Automation, automation, automation. If Steve Ballmer were doing his developers dance today, instead of in 2001, those are probably the words he would have been shouting. After all, we’re told that automation is the key to building agile, cloud-native, highly-available, high-performing systems (to name just a handful of buzzwords that go hand-in-hand with automation today).
But, the fact is, there are some things that shouldn’t be automated. To prove the point, let’s consider infrastructure automation. Although, in many cases infrastructure automation is key to enabling predictable, efficient workflows, there are situations where it’s not the right approach. I’d like to discuss them here in order to make a bigger point about when and when not to embrace automation within modern software delivery workflows.
What is infrastructure automation?
When I talk about infrastructure automation, I mean the use of scripts or templates to provision, configure, or deploy the environments that host applications.
Infrastructure-as-Code (IaC) is one type of infrastructure automation solution (and the one that gets the most press these days). But, infrastructure automation as a whole is a broader category covering any type of solution that automates the tasks required to prepare infrastructure to host an application. A script that automates operating system installation, or that customizes Kubernetes policies, is also a form of infrastructure automation. So are tools like CloudFormation, Terraform, and Ansible.

Dataset records -
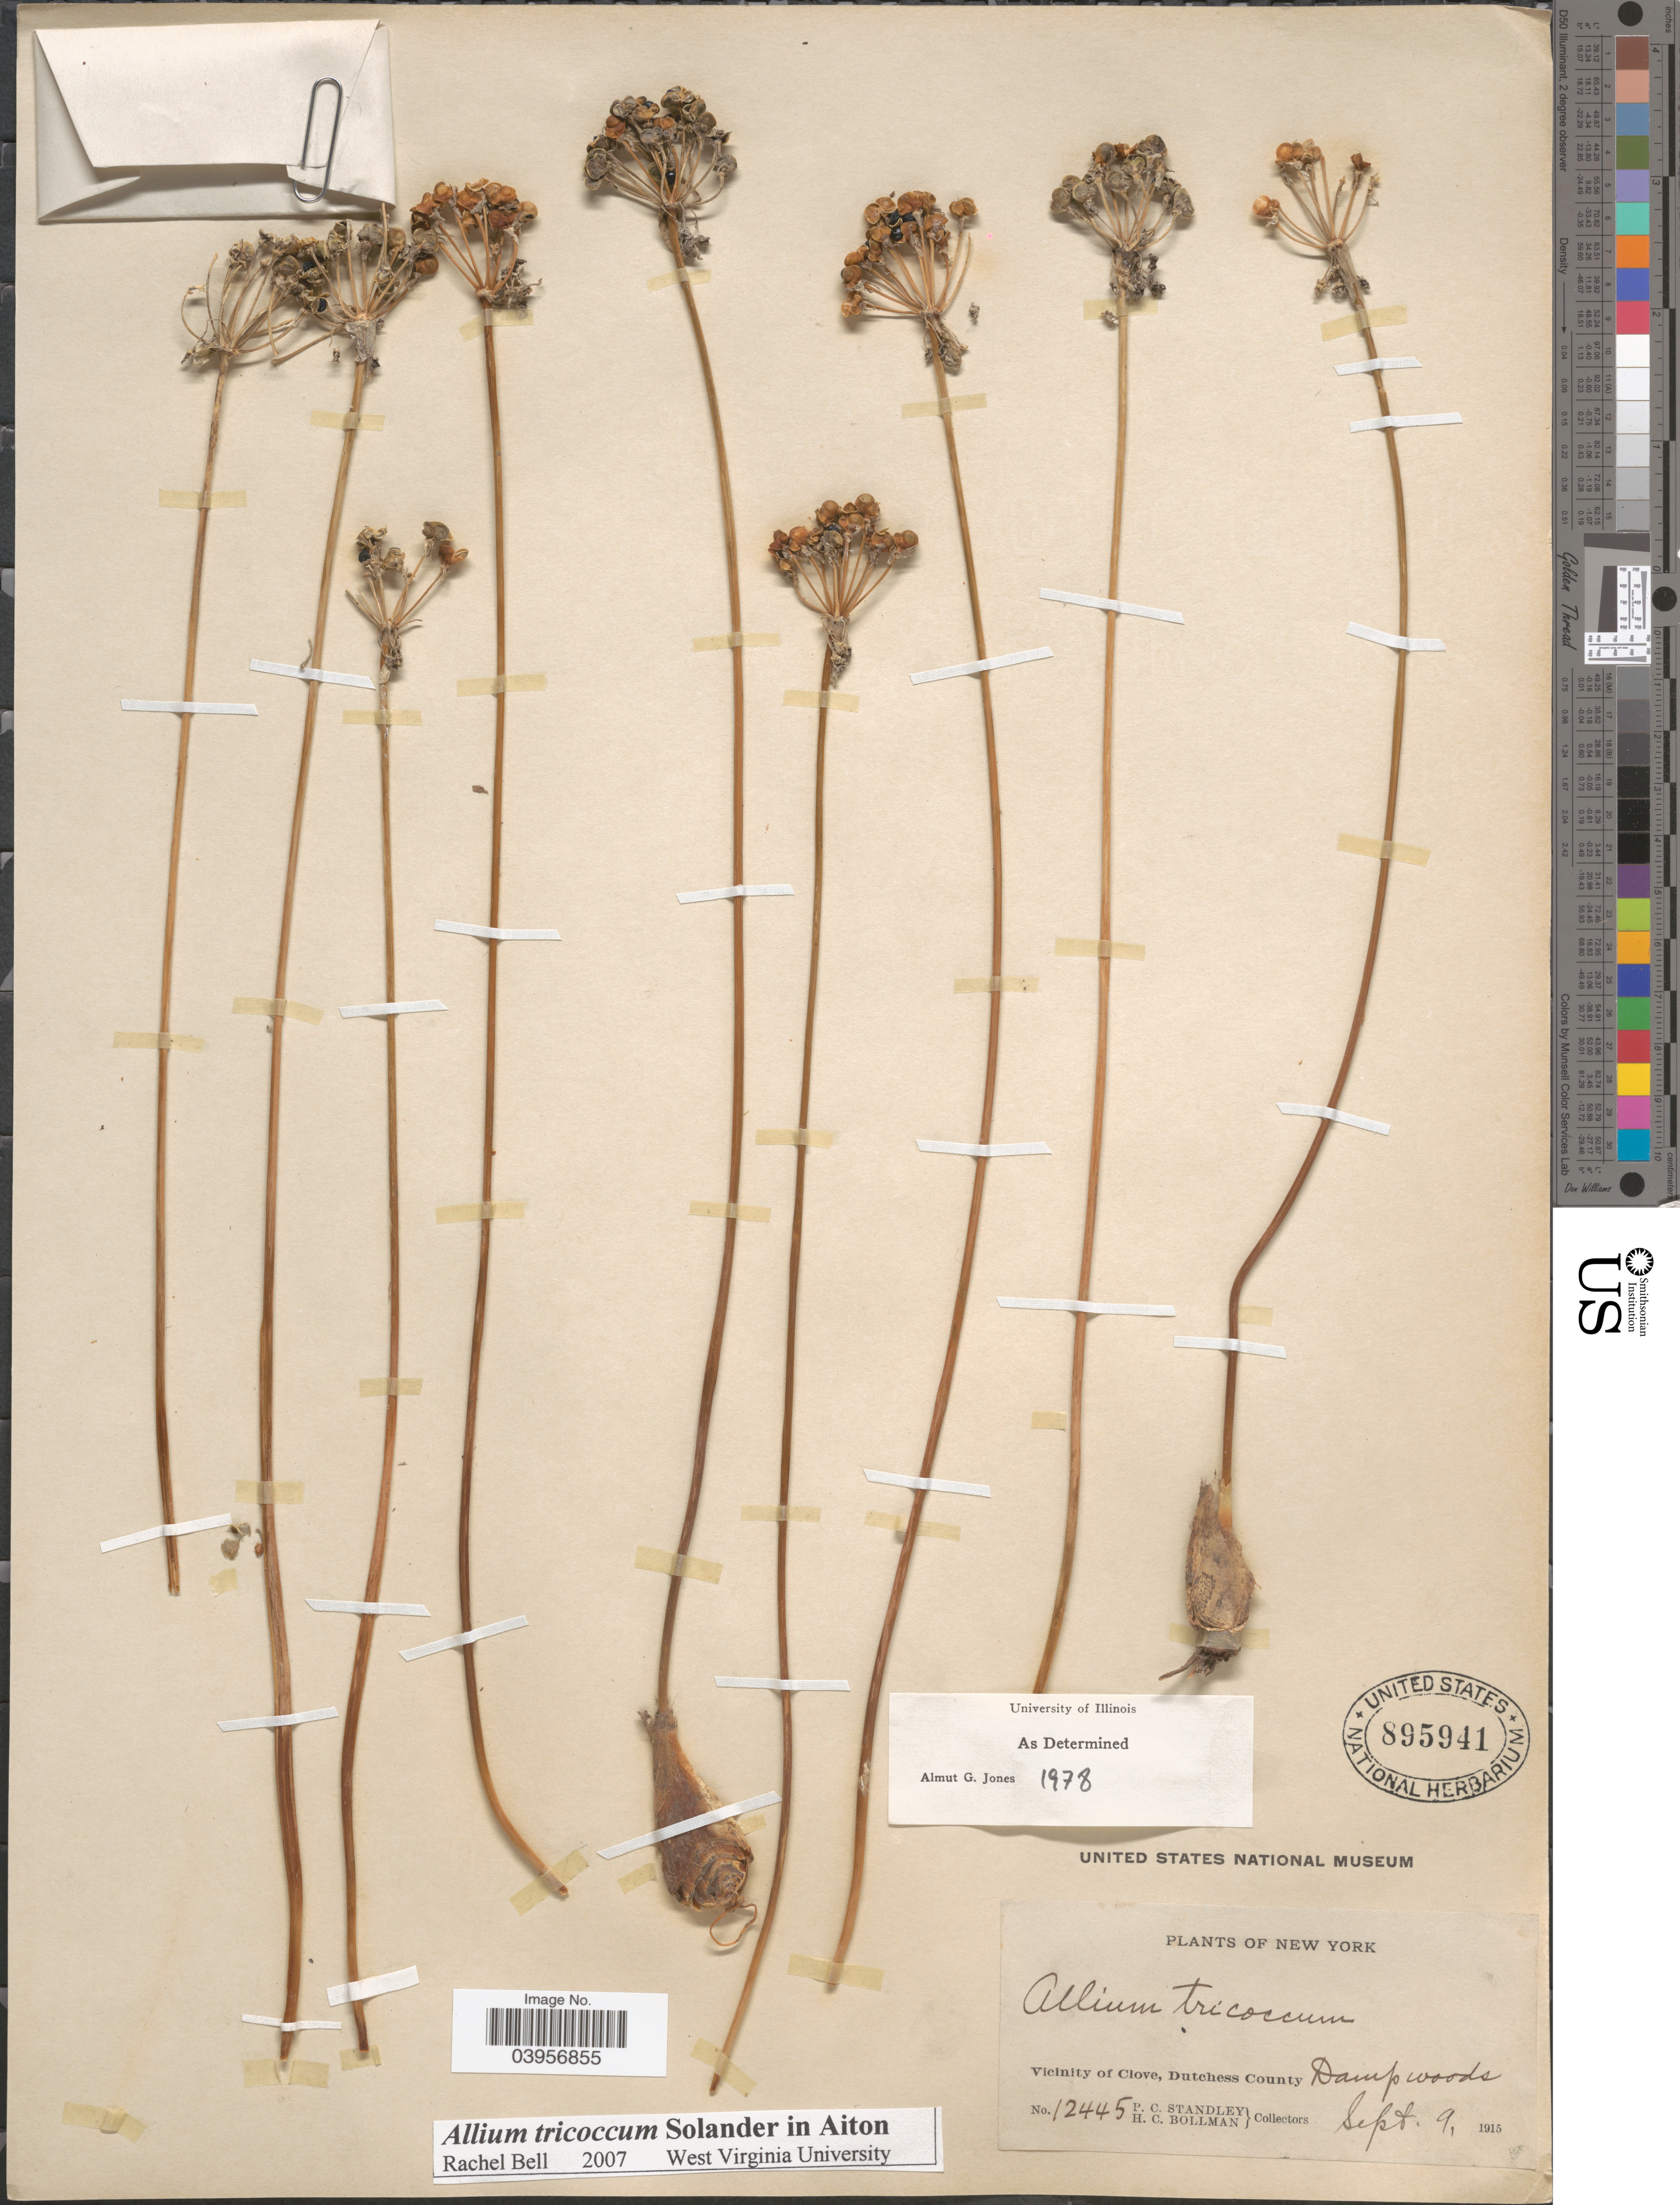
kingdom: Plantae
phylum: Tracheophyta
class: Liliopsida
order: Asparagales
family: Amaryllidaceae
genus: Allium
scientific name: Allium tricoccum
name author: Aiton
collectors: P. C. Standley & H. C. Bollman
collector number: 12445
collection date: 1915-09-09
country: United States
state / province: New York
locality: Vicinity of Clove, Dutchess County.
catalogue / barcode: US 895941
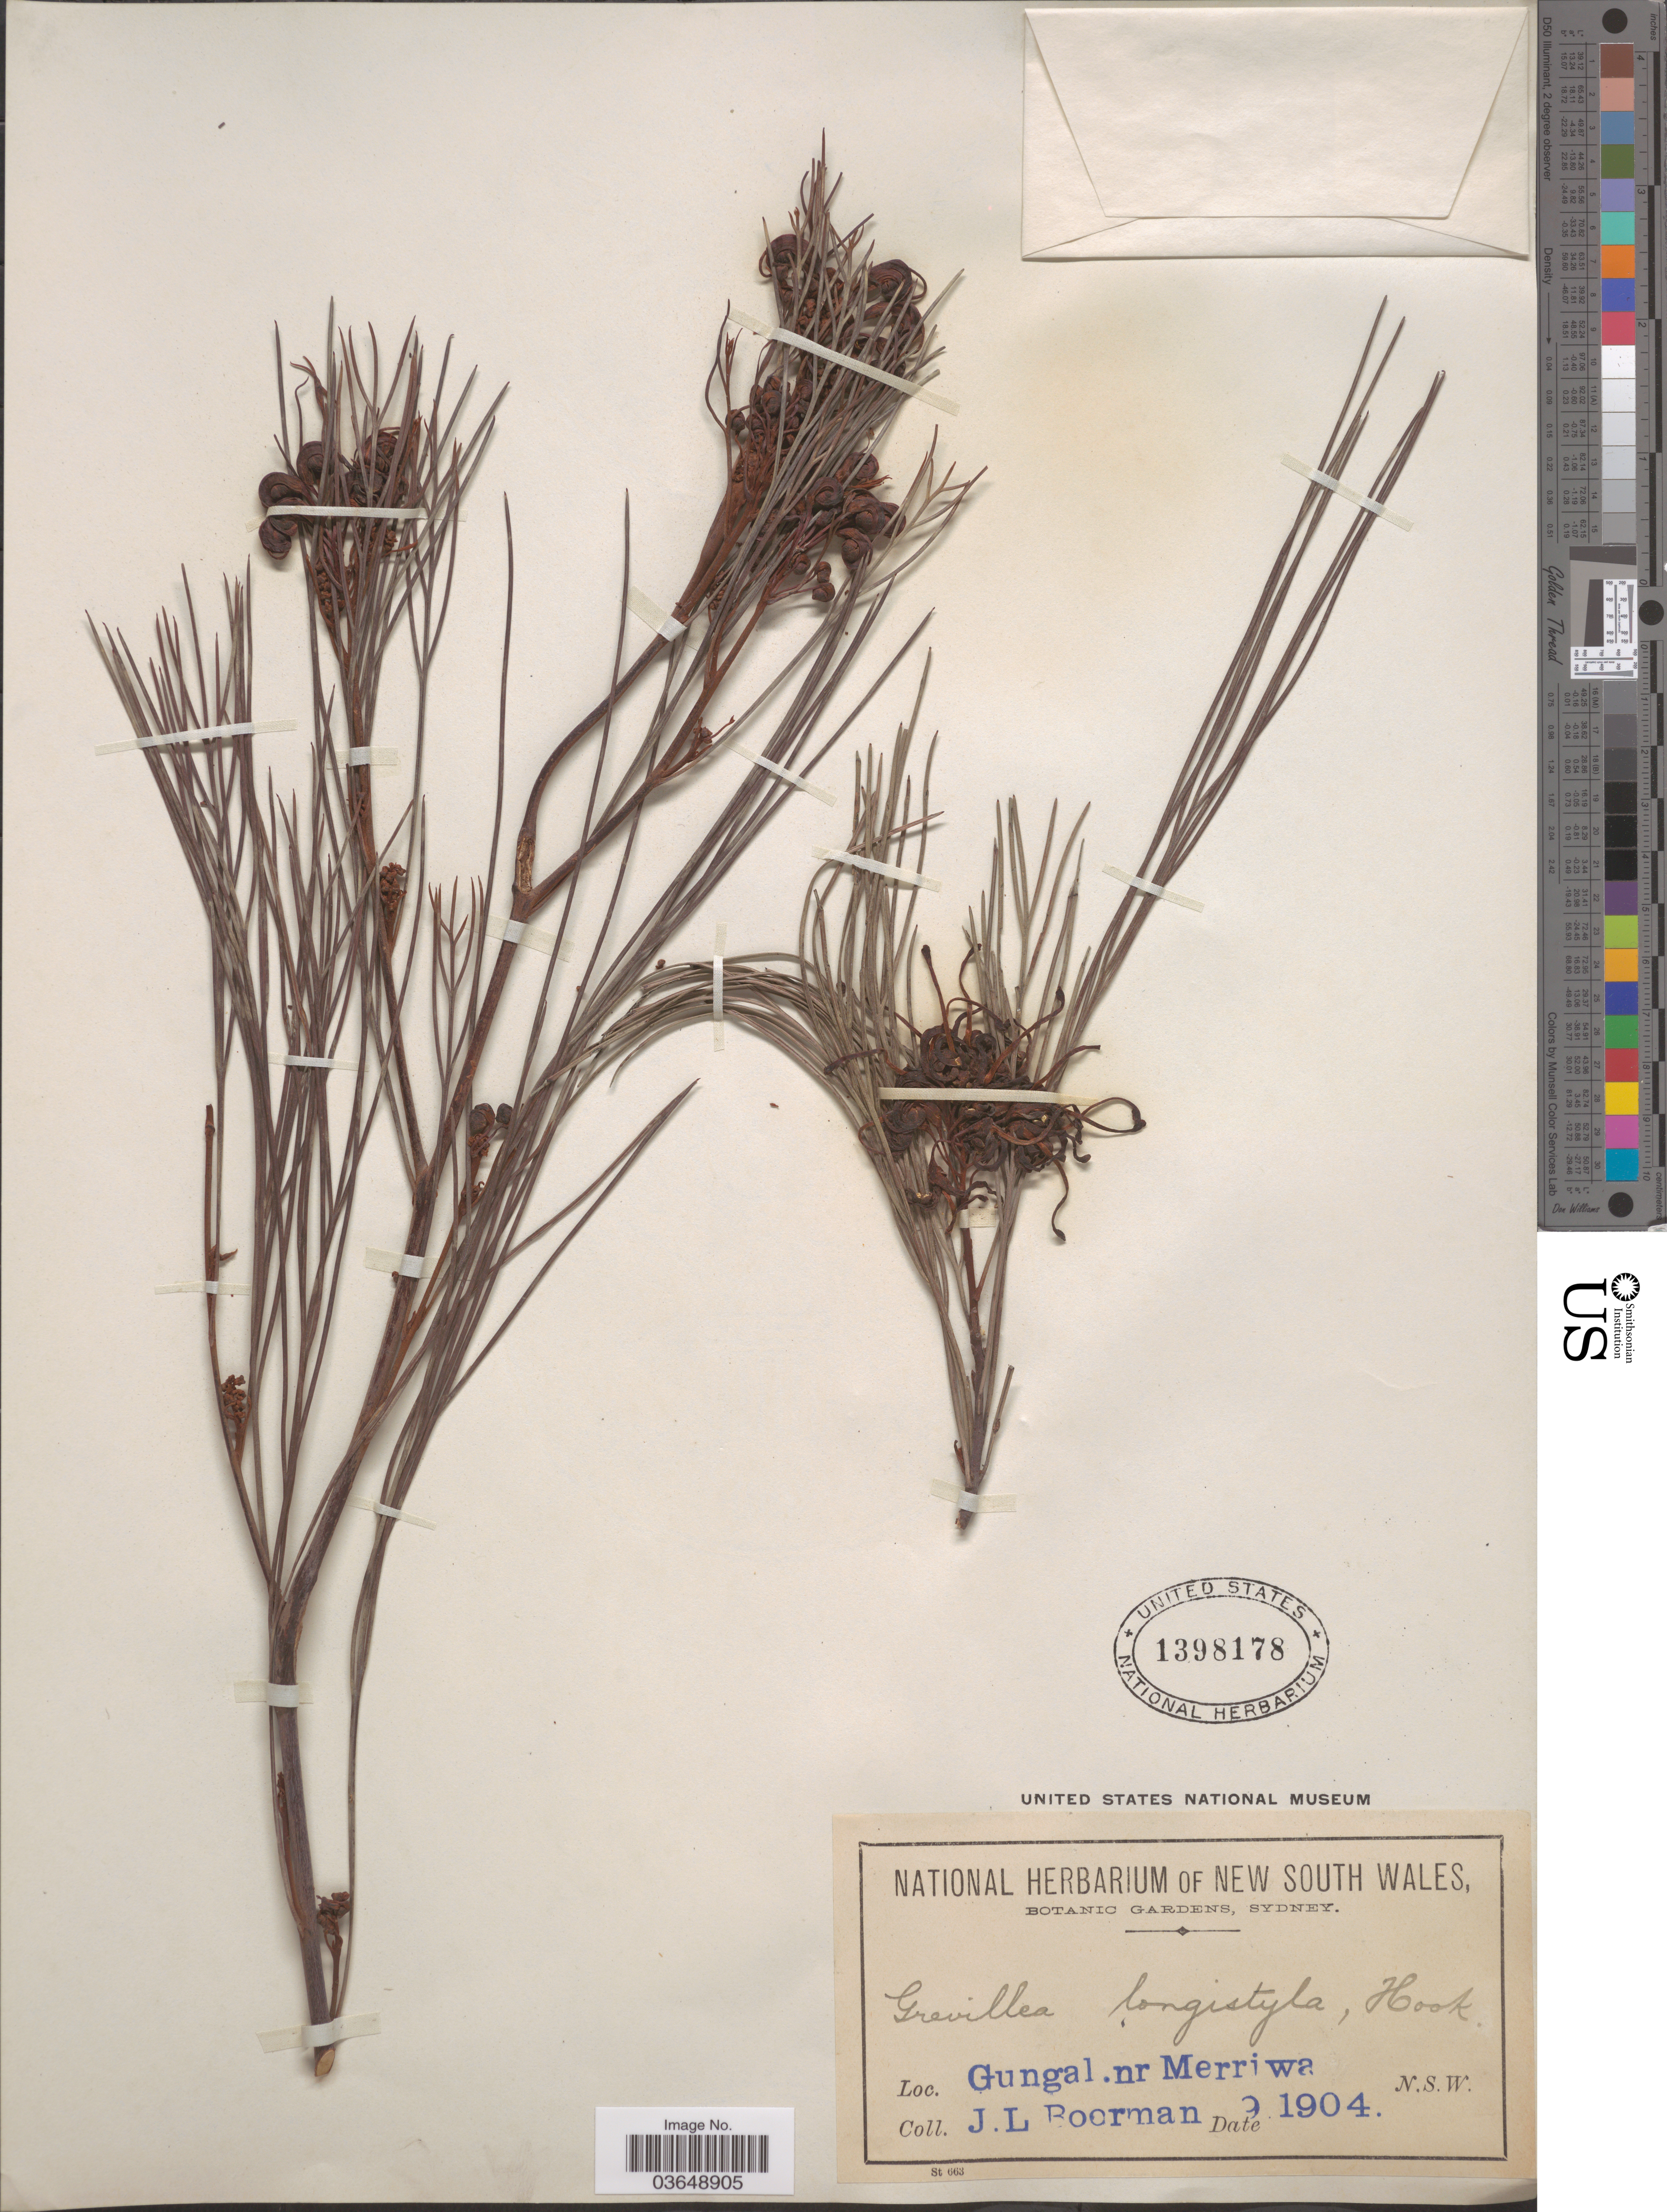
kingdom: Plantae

Exercise A -
Translate this sentence from the infrastructure automation text into Spanish: "When I talk about infrastructure automation, I mean the use of scripts or templates to provision, configure, or deploy the environments that host applications."
Exercise B -
Revise the listing of pressed plant sheets by replacing "kingdom" with "regnum" throughout, keeping everything else the same. Leave the pictures out of your answer.
The listing is unrelated to the infrastructure automation text.

Correct response A -
Cuando hablo de automatización de infraestructura, me refiero al uso de scripts o plantillas para aprovisionar, configurar o implementar los entornos que alojan aplicaciones.

Correct response B -
regnum: Plantae
phylum: Tracheophyta
class: Liliopsida
order: Asparagales
family: Amaryllidaceae
genus: Allium
scientific name: Allium tricoccum
name author: Aiton
collectors: P. C. Standley & H. C. Bollman
collector number: 12445
collection date: 1915-09-09
country: United States
state / province: New York
locality: Vicinity of Clove, Dutchess County.
catalogue / barcode: US 895941
regnum: Plantae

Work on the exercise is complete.